Text →
┄┄┄┄┄┄┄┄┄┄┄┄┄┄┄┄┄┄┄┄

Mit Bescheid vom 19. Dezember 2000 lehnte der Beklagte gegenüber der Klägerin die Gewährung einer Bedarfszuweisung nach § 13 NFAG ab und führte zur Begründung im Wesentlichen aus, die Entscheidung über Bedarfszuweisungsanträge von Landkreisen, kreisfreien und großen selbständigen Städten sowie der Klägerin stehe in seinem pflichtgemäßen Ermessen. Für die Bewilligung einer Bedarfszuweisung wegen einer außergewöhnlichen Lage im Haushaltsjahr 2000 habe die Gesamtantragslage im Haushaltsjahr 2000 bei nur sehr begrenzt zur Verfügung stehenden Bedarfszuweisungsmitteln neben einer nachhaltigen und dauerhaften Spar- und Konsolidierungspolitik des Bedarfszuweisungsantragstellers als Hauptbewilligungskriterium das Vorliegen einer sogenannten „Bereinigten Fehlbetragsquote“ von mindestens 40,00 v.H. bei Städten bedingt (bei Landkreisen von 30,00 v.H.). Zur Ermittlung der maßgeblichen „Bereinigten Fehlbetragsquote“ der einzelnen Bedarfszuweisungsantragsteller werde der Sollfehlbetrag des Verwaltungshaushaltes 1999 laut Jahresrechnung bereinigt und in ein rechnerisches Verhältnis zu der Gesamteinnahmesumme des Verwaltungshaushaltes 1999 laut Jahresrechnung gesetzt. Im Hinblick auf die zur Schaffung eines rechenschaftsfähigen und zugleich gerichtsfesten Verteilungssystems erforderliche gleiche Rechenbasis werde der Sollfehlbetrag 1999 laut Jahresrechnung vermindert um gegebenenfalls bereits zur Deckung veranschlagte Teile des Sollfehlbetrages 1998 und erhöht um die gegebenenfalls im Sollfehlbetrag 1998 enthaltenen Fehlbetragsanteile aus 1997, die im Bewilligungsverfahren 1999 vom Sollfehlbetrag 1998 herauszurechnen gewesen seien. Die sich im Fall der Klägerin rechnerisch ergebende „Bereinigte Fehlbetragsquote“ betrage 22,65 v.H.. Daher könne der Bedarfszuweisungsantrag nicht berücksichtigt werden. An dieser Entscheidung ändere sich auch nichts, wenn die von der Klägerin selbst ermittelte „Bereinigte Fehlbetragsquote“ von 29,74 v.H. bei einem auf 429.730.440,- verringerten Solleinnahmebetrag zugrunde gelegt würde, da diese immer noch weit unter der festgesetzten Mindestfehlbetragsquote von 40,00 v.H. liege. Lediglich einer Stadt werde eine Bedarfszuweisung wegen einer außergewöhnlichen Lage im Haushaltsjahr 2000 bewilligt werden, deren maßgebliche „Bereinigte Fehlbetragsquote“ 42,03 v.H. betrage. Keine weitere Stadt habe eine auch nur annähernd so hohe „Bereinigte Fehlbetragsquote“ erreicht.

┄┄┄┄┄┄┄┄┄┄┄┄┄┄┄┄┄┄┄┄

Angezeigte Daten →

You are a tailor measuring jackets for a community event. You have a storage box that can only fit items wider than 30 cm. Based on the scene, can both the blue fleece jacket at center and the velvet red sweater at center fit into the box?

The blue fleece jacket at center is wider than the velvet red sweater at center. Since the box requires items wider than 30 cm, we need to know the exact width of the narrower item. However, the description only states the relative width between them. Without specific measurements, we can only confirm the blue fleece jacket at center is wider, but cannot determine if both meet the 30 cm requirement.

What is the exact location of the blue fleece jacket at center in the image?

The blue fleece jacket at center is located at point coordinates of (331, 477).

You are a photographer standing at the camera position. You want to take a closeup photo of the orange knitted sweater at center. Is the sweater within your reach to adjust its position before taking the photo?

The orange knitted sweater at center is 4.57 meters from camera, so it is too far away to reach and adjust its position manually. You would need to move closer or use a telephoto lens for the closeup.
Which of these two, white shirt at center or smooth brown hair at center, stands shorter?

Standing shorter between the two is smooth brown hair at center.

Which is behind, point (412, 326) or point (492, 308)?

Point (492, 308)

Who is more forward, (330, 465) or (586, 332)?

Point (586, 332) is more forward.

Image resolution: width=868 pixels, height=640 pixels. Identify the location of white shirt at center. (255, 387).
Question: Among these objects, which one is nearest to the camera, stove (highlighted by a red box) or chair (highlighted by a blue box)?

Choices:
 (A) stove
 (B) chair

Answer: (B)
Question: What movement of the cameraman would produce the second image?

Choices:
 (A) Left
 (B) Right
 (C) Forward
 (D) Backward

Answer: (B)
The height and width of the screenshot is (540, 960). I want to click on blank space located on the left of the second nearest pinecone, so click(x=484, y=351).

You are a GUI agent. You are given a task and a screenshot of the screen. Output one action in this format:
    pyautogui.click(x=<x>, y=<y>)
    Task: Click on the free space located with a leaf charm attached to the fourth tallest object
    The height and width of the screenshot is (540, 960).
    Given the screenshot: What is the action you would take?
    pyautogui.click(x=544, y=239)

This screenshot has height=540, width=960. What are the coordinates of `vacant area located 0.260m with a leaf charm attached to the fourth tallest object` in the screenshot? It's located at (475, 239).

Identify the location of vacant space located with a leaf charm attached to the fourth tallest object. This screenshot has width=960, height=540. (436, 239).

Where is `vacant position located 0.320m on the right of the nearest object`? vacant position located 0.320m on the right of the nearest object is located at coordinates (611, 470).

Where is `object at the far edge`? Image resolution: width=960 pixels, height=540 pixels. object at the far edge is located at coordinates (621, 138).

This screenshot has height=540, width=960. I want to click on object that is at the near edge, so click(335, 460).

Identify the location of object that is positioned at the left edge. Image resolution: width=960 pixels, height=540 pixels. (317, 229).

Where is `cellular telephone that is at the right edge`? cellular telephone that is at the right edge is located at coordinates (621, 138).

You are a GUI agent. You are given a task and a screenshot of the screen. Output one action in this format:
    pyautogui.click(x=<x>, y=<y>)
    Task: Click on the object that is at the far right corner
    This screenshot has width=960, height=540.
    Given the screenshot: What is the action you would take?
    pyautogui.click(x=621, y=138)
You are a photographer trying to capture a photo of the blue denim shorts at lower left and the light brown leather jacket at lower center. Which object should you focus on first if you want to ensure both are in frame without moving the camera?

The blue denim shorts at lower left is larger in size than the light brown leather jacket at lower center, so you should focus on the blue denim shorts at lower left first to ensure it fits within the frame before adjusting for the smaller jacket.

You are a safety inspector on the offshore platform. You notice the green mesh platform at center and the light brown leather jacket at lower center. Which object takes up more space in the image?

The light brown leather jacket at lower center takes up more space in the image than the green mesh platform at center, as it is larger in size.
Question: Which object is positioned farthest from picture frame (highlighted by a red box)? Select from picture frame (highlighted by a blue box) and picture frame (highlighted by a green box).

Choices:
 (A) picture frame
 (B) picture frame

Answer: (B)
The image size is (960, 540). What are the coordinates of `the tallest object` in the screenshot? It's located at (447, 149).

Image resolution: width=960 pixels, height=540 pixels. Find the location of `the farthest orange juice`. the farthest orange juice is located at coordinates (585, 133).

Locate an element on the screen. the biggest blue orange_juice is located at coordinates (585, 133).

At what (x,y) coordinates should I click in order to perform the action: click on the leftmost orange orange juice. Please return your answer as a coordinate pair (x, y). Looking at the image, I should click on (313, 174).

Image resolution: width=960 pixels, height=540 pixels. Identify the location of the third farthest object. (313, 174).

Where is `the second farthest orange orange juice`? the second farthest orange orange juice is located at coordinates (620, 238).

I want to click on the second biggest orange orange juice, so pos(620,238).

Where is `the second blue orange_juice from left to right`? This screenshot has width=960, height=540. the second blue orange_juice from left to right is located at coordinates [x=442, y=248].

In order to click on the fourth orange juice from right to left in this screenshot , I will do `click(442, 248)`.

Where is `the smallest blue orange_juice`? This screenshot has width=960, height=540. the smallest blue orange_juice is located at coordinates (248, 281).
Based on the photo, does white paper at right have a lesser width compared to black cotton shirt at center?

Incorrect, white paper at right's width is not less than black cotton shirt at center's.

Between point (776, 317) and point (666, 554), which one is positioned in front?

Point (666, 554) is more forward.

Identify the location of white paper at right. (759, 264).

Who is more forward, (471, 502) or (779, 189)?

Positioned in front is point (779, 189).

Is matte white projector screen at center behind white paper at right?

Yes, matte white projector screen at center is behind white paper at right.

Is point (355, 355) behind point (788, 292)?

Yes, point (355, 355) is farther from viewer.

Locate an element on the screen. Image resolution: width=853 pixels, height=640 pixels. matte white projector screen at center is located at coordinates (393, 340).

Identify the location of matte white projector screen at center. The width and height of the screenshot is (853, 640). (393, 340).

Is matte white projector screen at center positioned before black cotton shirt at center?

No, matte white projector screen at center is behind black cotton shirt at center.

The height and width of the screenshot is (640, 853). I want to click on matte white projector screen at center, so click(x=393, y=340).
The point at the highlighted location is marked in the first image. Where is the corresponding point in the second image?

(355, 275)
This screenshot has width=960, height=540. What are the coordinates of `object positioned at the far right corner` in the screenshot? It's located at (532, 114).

┄┄┄┄┄┄┄┄┄┄┄┄┄┄┄┄┄┄┄┄

Aufgabenstellung →
Beantworten Sie anhand des Textes die folgenden Fragen:
(a) Welche „Bereinigte Fehlbetragsquote“ mussten Landkreise mindestens erreichen?
(b) Welche „Bereinigte Fehlbetragsquote“ ergab sich für die Klägerin nach der Berechnung des Beklagten?
(c) Wie hoch war die maßgebliche „Bereinigte Fehlbetragsquote“ der einzigen Stadt, der eine Bedarfszuweisung bewilligt werden sollte?

Antwort →
(a) 30,00 v.H.
(b) 22,65 v.H.
(c) 42,03 v.H.